* [Source document]:
The Centre for Jewish Studies
University of Manchester
Extra-Mural Lectures 1998-99
For the full list of lectures, click here
Nov 23 Norman Geras: Thinking about the Holocaust
Abstract:
Professor Geras dealt with four questions:
1. Is the Holocaust unique? The Holocaust was unprecedented, not in
virtue of any single feature, but because of a combination of characteristics:
(a) Total intent: the intention to destroy the whole people; (b) Modernity:
the use of modern industrial methods and bureaucratic organisation; (c)
Spiritual murder: depriving the victims of their humanity, making them show
disrespect to what they held dear, using their remains as disposable material;
(d) An end in itself: not e.g. to gain territory or other possessions; (e)
Metaphysical justification: the Jews were the incarnation of evil. The Holocaust
made death into a social system of a potentially long-lasting kind.
It was not however unique in the sense that nothing like it could ever
happen again, nor because of the scale of suffering. It remains a ghastly
possibility. It did happen and therefore it can happen. In principle it
could be done to anybody.
2. Is the Holocaust comprehensible? (a) Some say that silence is the
only appropriate response, but this plays into the hands of those who deny
that it happened or would prefer to forget it. (b) Others say that it is
wrong to try to understand, because of the danger of making it seem normal.
(c) There is a limited truth in these responses: in face of suffering of
such magnitude, a reverential silence is sometimes called for. It is however
important to try and achieve whatever understandings we can, otherwise we
would have learned nothing.
3. How can human beings bring themselves to commit such crimes? (i)
One response is to say that the perpetrators must have been monsters. It
may be true that they became monsters morally, but psychologically they
were relatively normal. (ii) Studies have shown how ordinary people can
be persuaded to do terrible things: (a) If they believe they have authorisation
(Stanley Milgram). (b) Peer pressure to conform, even if they are given
the chance to opt out (see the study by Christopher Browning). (c) Social
distance can make people morally indifferent even to near neighbours geographically.

* [Data below]:
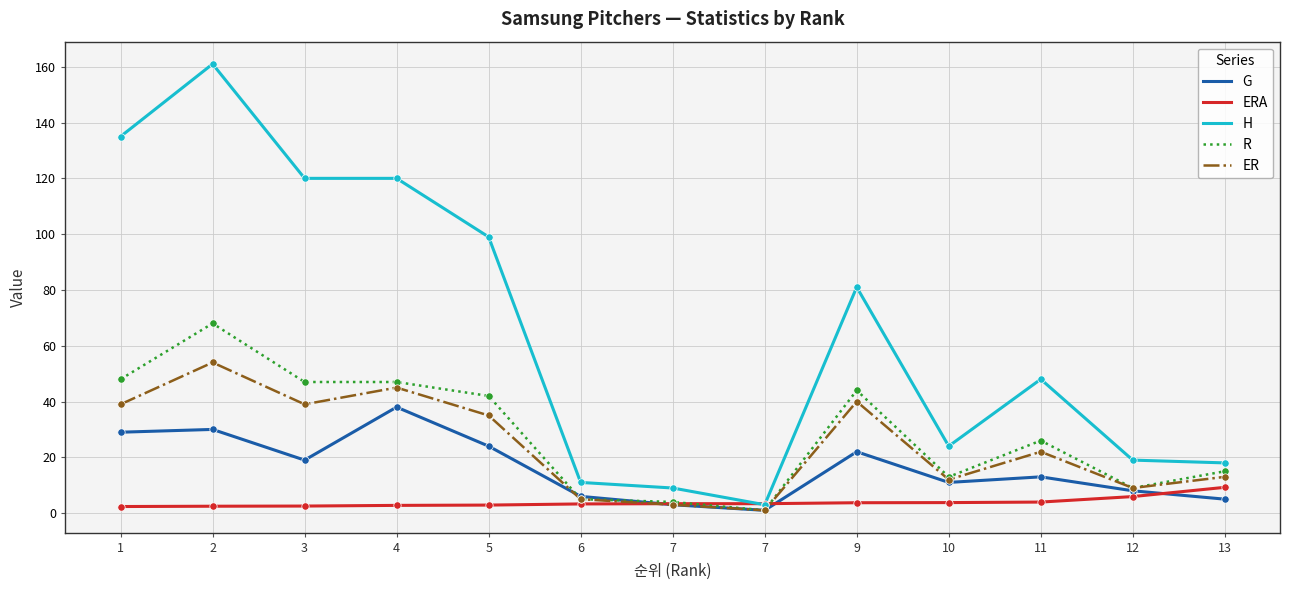

Is the value of G at 11 greater than the value of R at 10?

No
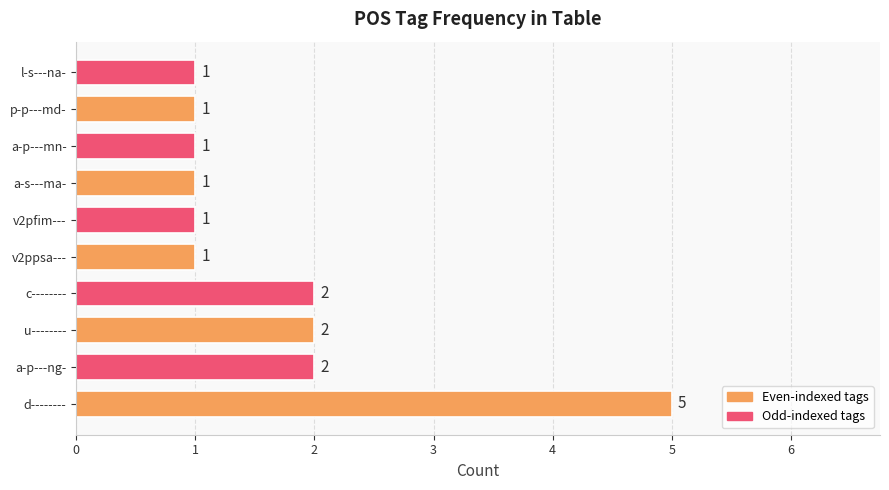

Between c-------- and a-s---ma-, which is larger?

c--------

* [Task requirements]:
**a.** In the Holocaust lecture abstract, whose name is given for the finding that ordinary people do terrible things when they believe they have authorisation?
**b.** Write the next part of the Holocaust lecture abstract, starting after its last sentence.
The lines have no connection to the Holocaust lecture abstract.

* [Answers by item number]:
**a.** Stanley Milgram

**b.**
(d) People may believe they are not responsible for things done in their
professional capacity. (e) Routine (e.g. in running trains during the Nazi
period) can accustom people to horror and it shields them from the realities
of what they are involved in. (f) Finally, antisemitism - an age-old example
of diminishing of the other - was undoubtedly a major factor, but it was
not the only one.
Explanation of course does not excuse, but it is better that we should
know rather than not know what many - though not all - people are capable
of doing.
4. What is the responsibility of the bystanders? (a) Why did the Pope
remain silent? (b)Why didn't the Allies bomb Auschwitz and the railway lines
running to Auschwitz? (c) How could ordinary Germans and other Europeans
allow this calamity to spread across a continent? (d) Why didn't more Germans
try to obstruct the process, if only in small ways, e.g. losing files? (e)
Why were so many countries closed to refugees?
The general question is: How much do we owe to others under threat or
in dire distress? The problem is very much still with us. 'The righteous
among the nations', those who went to the rescue of Jews in danger, showed
how it is possible to live by a different code.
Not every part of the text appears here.